Working in a musicians’ clinic means that I see…. musicians. Hearing loss prevention is the number one request, followed closely by a request for in-ear monitors. But not far behind are inquiries about tinnitus and about hyperacusis.
I must admit, like most of my audiology colleagues, that I know very little about hyperacusis. It’s not from lack of trying to learn as much as I can- I read all of the journal articles and attend talks on hypercusis given by leaders in the field (who include Dr. Rich Tyler and Dr. David Baguley to name a few), but hyperacusis is partly defined by its amorphous features.
Loud noises may bother a person sometimes, but not all times; loud noises of varying spectra can be more bothersome than other spectral compositions, but not all the time; for days, people who report hyperacusis are not overly bothered, and then inexplicably they become more bothered by loud sounds.

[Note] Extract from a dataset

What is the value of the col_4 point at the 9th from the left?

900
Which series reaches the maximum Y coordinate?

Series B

Given the amorphous and variable nature of hyperacusis I am not sure what to do. One of the things that seem to exacerbate hyperacusis (and also tinnitus) is stress. Another is a lack of confidence to go into a noisy situation. We are just now finding out about the brain biochemistry that underlies reports that some sounds are just too loud, but we are only scratching the surface.
There are two things that I do whenever a musician is booked with a complaint of hyperacusis- I book them for a double appointment (about an hour long) and dust off my trusty piano. (I have an old Picoff upright piano in my Toronto location and a baby grand in my Hamilton office).

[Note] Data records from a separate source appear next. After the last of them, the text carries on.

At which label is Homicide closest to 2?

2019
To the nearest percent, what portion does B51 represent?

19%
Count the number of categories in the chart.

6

The first thing that I can do for a person who reports hyperacusis is to counsel them regarding what we do know. I usually ask them before they come in to Google the names “Rich Tyler” and “David Baguley” to find some well-written articles on this topic suitable for laypeople. (I am sure that many of my colleagues have other names to suggest, and many of them have done some wonderful work in this area). My form of counseling is “information provision” (hyperacusis is a “brain phonemenon” and not an “ear phenomenon,” discussion of ‘retraining” techniques, …) and this seems to allay many of their fears.
The second thing that I can do for a person complaining of hyperacusis is to increase their confidence. One way I have been doing this that appears to help (based on phone calls and emails after the appointment) is to use my piano- something that many musicians have access to.
Let’s take a step back to the wonderful world of critical bandwidths. Although this is an “ear phenomenon” and not a “brain phenomenon,” we can use loudness summation as a counseling tool. The critical bandwidth has many definitions but the one that I like to use is “that frequency bandwidth where subjective perception appears to change”. In school we learned about loudness summation. If I were to give a single pure tone at, say, 1000 Hz, people would judge this to have a certain ”loudness”. If I were to give two pure tones spaced only slightly apart in frequency at the same sound level as the first, people would judge them to have roughly the same loudness as the first. If I were to continue adding pure tones spaced slightly apart, the judgments of the loudness would probably remain similar. This would continue until I exceeded their critical bandwidth. When I did that, these people would judge that the sound was now getting louder.
This application of “critical bandwidth” is related to loudness summation. There are other manifestations of the critical bandwidth phenomenon, and if this is a new concept to you, I guarantee that reading an introductory audiology book or surfing the Internet on a rainy afternoon would be time well spent.
It turns out that a critical bandwidth is roughly 1/3 of an octave. This is one reason why engineers and auditory scientists in our field love to look at 1/3-octave band analyses of speech or music..
Well, 1/3 octave is about 2-3 white notes on a piano keyboard, and this is where the “three-finger approach to hyperacusis” comes in. I sit my musicians down at my piano and get them to hit a single note on the keyboard (this isn’t a pure tone, but it works well enough). Being in the relaxing confines of my clinic (and still being pleasantly surprised that I have a piano in my office- talk about instant credibility!), they are assured that this single note will not cause pain.
Next, they are instructed to hit two adjacent white notes, and then three. They may find that it’s starting to get a bit louder, but not very much. At this point we are close to their critical bandwidth (about a 3-note span on the piano keyboard). I ask them to hit four adjacent white keys and gradually work up (to the limits of their fingers and toes). This is nothing more that asking them to gradually turn up the volume on their radio.
If you don’t happen to have a piano in your office, at least you can instruct the musician client who reports hyperacusis phenomena how to do this when they get home or to their studio.
Because hyperacusis is a multi-facetted phenomenon and its treatment can be related to stress, confidence, and a multitude of other factors, this three-fingered approach is not a cure- merely a first (but important) step in helping these musicians gain confidence that their life’s work is not at an end. Having said this, for any audiology students out there, this approach (or a related one) is empirical and would make for an interesting Capstone project.